====== Study material

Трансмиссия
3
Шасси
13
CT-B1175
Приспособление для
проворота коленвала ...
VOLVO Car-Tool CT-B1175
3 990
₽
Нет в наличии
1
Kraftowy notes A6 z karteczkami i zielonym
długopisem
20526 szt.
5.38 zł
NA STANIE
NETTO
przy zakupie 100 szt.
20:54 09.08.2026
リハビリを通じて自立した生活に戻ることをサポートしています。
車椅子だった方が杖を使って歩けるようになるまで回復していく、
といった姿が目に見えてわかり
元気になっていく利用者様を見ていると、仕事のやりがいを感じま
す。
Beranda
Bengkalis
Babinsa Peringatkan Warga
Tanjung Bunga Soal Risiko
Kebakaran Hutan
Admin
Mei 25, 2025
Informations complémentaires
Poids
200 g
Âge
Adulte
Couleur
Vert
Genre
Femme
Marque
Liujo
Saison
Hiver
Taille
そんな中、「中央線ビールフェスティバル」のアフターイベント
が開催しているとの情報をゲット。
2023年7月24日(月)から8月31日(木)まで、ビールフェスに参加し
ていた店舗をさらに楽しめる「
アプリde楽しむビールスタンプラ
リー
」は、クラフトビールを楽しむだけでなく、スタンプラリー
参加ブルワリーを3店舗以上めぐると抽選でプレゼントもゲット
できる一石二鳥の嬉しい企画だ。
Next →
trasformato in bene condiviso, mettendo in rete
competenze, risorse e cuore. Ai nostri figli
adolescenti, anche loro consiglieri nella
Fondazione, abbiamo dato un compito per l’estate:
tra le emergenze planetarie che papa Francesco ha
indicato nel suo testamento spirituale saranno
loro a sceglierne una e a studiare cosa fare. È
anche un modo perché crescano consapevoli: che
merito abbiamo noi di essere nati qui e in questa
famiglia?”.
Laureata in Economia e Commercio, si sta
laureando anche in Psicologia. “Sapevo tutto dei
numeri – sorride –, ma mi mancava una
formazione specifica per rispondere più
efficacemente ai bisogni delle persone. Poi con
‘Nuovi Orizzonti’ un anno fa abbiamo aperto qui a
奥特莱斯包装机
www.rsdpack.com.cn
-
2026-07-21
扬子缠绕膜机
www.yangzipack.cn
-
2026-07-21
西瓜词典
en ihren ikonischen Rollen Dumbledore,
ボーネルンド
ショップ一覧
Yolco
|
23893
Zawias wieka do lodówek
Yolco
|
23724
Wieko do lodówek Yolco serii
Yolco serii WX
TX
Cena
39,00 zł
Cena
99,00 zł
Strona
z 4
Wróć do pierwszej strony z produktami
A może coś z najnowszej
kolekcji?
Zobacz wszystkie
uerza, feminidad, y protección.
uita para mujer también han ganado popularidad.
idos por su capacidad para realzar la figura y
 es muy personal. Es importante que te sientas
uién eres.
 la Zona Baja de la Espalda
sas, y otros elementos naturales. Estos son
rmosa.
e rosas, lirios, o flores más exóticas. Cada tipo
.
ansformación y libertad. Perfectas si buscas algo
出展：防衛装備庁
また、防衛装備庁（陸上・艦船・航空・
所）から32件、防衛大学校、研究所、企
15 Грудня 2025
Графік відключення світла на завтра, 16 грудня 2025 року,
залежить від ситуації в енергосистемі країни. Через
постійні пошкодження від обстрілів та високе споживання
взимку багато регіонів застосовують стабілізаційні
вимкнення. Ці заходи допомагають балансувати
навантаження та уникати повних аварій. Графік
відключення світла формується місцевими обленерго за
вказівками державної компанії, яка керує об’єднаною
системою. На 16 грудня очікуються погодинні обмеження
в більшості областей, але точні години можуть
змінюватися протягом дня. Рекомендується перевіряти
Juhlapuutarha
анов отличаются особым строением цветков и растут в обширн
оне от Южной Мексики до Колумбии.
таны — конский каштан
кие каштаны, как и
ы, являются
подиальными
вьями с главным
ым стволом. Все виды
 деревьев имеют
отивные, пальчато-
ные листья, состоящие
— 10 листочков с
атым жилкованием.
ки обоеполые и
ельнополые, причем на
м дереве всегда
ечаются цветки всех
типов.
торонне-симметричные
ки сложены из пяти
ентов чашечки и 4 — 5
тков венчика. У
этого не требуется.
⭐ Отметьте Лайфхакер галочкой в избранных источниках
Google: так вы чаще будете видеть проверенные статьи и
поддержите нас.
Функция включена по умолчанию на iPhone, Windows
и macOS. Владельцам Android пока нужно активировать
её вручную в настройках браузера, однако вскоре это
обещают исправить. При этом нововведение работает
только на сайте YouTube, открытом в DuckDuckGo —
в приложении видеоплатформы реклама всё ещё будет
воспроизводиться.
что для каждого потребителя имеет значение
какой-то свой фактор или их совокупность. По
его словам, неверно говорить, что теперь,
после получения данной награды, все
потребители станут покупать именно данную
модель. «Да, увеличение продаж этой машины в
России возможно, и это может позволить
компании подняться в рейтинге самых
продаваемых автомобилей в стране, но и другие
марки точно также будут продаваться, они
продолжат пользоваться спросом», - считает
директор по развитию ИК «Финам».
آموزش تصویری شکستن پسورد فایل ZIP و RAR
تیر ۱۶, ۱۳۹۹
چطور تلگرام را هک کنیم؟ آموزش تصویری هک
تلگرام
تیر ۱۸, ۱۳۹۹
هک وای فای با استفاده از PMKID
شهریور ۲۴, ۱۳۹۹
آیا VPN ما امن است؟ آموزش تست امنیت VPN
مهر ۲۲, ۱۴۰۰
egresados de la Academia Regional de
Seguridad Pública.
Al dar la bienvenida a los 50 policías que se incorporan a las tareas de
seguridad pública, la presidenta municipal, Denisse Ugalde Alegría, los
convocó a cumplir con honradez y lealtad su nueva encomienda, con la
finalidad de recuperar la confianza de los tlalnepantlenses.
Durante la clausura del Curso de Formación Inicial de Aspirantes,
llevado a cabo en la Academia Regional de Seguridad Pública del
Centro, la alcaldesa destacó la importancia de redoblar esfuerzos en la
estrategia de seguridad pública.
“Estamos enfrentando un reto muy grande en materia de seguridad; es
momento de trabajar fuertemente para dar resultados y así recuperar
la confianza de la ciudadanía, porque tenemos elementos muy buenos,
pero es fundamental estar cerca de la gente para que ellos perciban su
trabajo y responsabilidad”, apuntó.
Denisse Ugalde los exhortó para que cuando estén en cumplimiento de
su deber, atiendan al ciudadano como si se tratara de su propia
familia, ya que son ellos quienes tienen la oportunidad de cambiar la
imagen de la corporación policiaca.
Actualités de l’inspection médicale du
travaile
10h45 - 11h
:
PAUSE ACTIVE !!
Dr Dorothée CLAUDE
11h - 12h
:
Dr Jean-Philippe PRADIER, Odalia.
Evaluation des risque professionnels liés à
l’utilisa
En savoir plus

============

From the data above, output only the lines between the line containing "przy zakupie 100 szt." and the line containing "tra le emergenze", inclusive, exactly as written.

przy zakupie 100 szt.
20:54 09.08.2026
リハビリを通じて自立した生活に戻ることをサポートしています。
車椅子だった方が杖を使って歩けるようになるまで回復していく、
といった姿が目に見えてわかり
元気になっていく利用者様を見ていると、仕事のやりがいを感じま
す。
Beranda
Bengkalis
Babinsa Peringatkan Warga
Tanjung Bunga Soal Risiko
Kebakaran Hutan
Admin
Mei 25, 2025
Informations complémentaires
Poids
200 g
Âge
Adulte
Couleur
Vert
Genre
Femme
Marque
Liujo
Saison
Hiver
Taille
そんな中、「中央線ビールフェスティバル」のアフターイベント
が開催しているとの情報をゲット。
2023年7月24日(月)から8月31日(木)まで、ビールフェスに参加し
ていた店舗をさらに楽しめる「
アプリde楽しむビールスタンプラ
リー
」は、クラフトビールを楽しむだけでなく、スタンプラリー
参加ブルワリーを3店舗以上めぐると抽選でプレゼントもゲット
できる一石二鳥の嬉しい企画だ。
Next →
trasformato in bene condiviso, mettendo in rete
competenze, risorse e cuore. Ai nostri figli
adolescenti, anche loro consiglieri nella
Fondazione, abbiamo dato un compito per l’estate:
tra le emergenze planetarie che papa Francesco ha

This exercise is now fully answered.